Borrowing or Co-Investing for a Down Payment

Bring in a partner. If you are big on ideas but short on cash, bringing in a partner who will provide the funding and allow you to do the managing might be an attractive option. You will need to write up a contract that establishes who is responsible for what, and how the profits will be divided

If your partner is in place strictly for financial support, make sure you retain all control over the day-to-day management of your investment.

Borrow money. If you have little or no money on hand and you want to make a real estate investment, borrowing money from a bank or family and friends is another option. However, be sure you will be able to pay back the debt

 Find a lender who will allow you to take out a loan for a down payment on top of the mortgage loan you have on your own house. This could be a line of credit or a second mortgage using your home as collateral. Look for a low interest rate that will allow you to purchase the property economically enough that you can still make a profit later on your investment

 Ask friends, family members or business partners for the start-up money you need. You can pay them back as soon as a profit is made. Be sure to sign a detailed contract that includes repayment terms, interest rate and what ownership, if any, the lender will have in the property. (Approach this option very carefully. See the Warnings section.)

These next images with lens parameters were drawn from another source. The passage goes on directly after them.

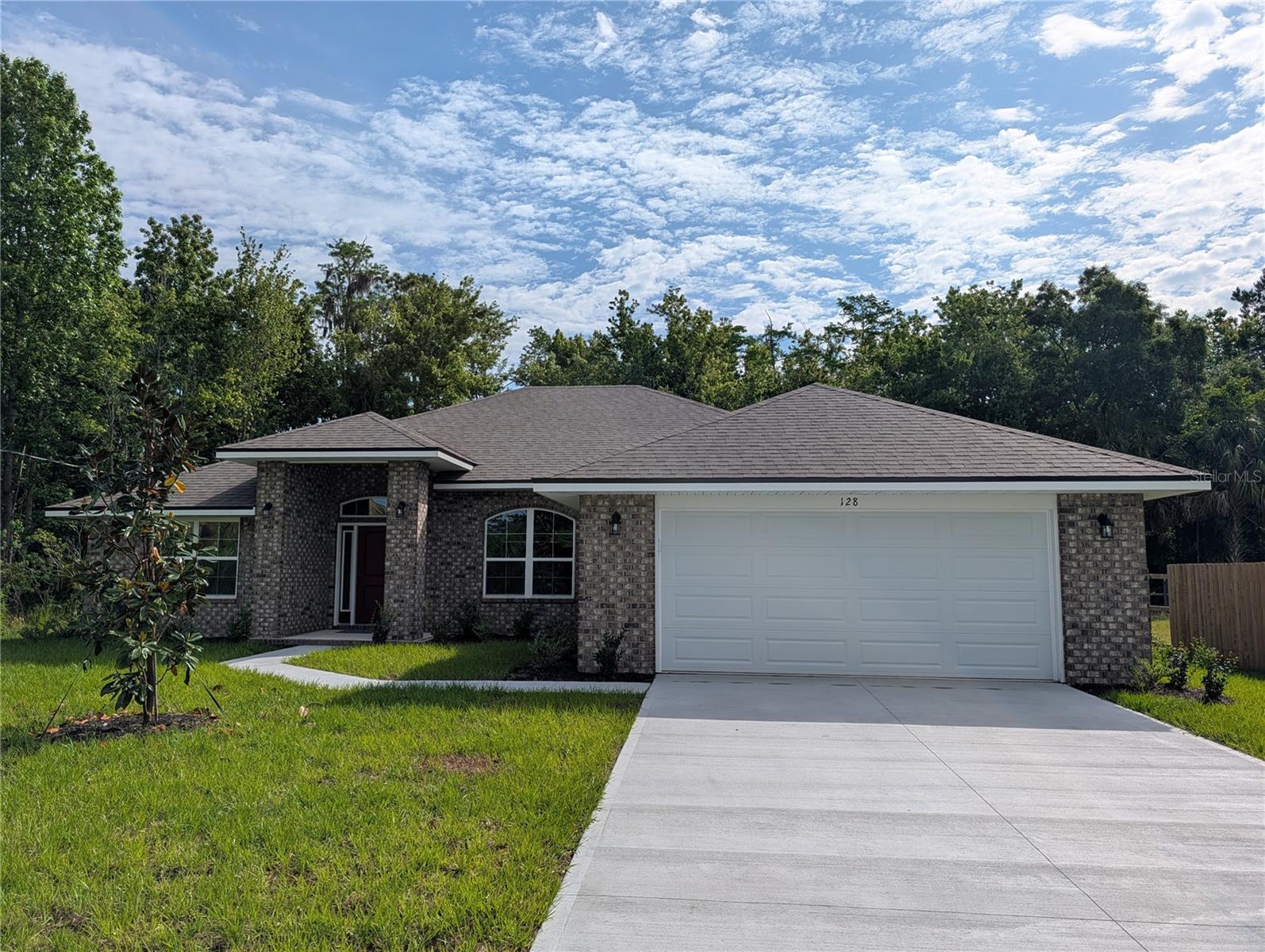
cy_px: 476
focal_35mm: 24
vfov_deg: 56.9
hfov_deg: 71.5
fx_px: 878
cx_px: 632
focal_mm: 6.9
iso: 23
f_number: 1.68
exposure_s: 1/2817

The value of your investment increases when the value of the property goes up. If the properties are leased by tenants, you can get cash flow from the rent payments.

Finding Properties to Purchase

 Work with an experienced real estate broker. It will cost you nothing to work with a real estate broker experienced in finding properties that have the potential of not requiring a down payment. Ask people experienced in real estate investing for names of brokers they have worked with. Look for details about a particular agent's background on the real estate company's website.

 Seek out motivated sellers. These people are desperate to sell for reasons such as bankruptcy, divorce, death of a relative, an out-of-town new job, poor condition of the property, behind on payments, etc. They will be more open to providing funding to close the deal quickly. Your local real estate broker can help provide information on who might be in this situation. 

Search online for properties that offer incentives. These can include little or no down payment or seller financing. Check out homepath.com, a resale marketing site. Fannie Mae also lists thousands of properties they acquired through foreclosure

Tips

There are many research options available to the novice real estate investor. They include websites, books, magazines, fee-based financial advisors, and friends and family who are experienced with real estate. Ask questions until you're sure you understand what you're getting into. Then ask some more.

*Research a property thoroughly before offering to buy it. Properties that have been on the market for a while or are in danger of foreclosure might have owners who are more willing to consider creative financing ideas. Look for opportunities that will allow you to acquire property without any money up front. Real estate agents and foreclosure-related websites can point you toward such properties.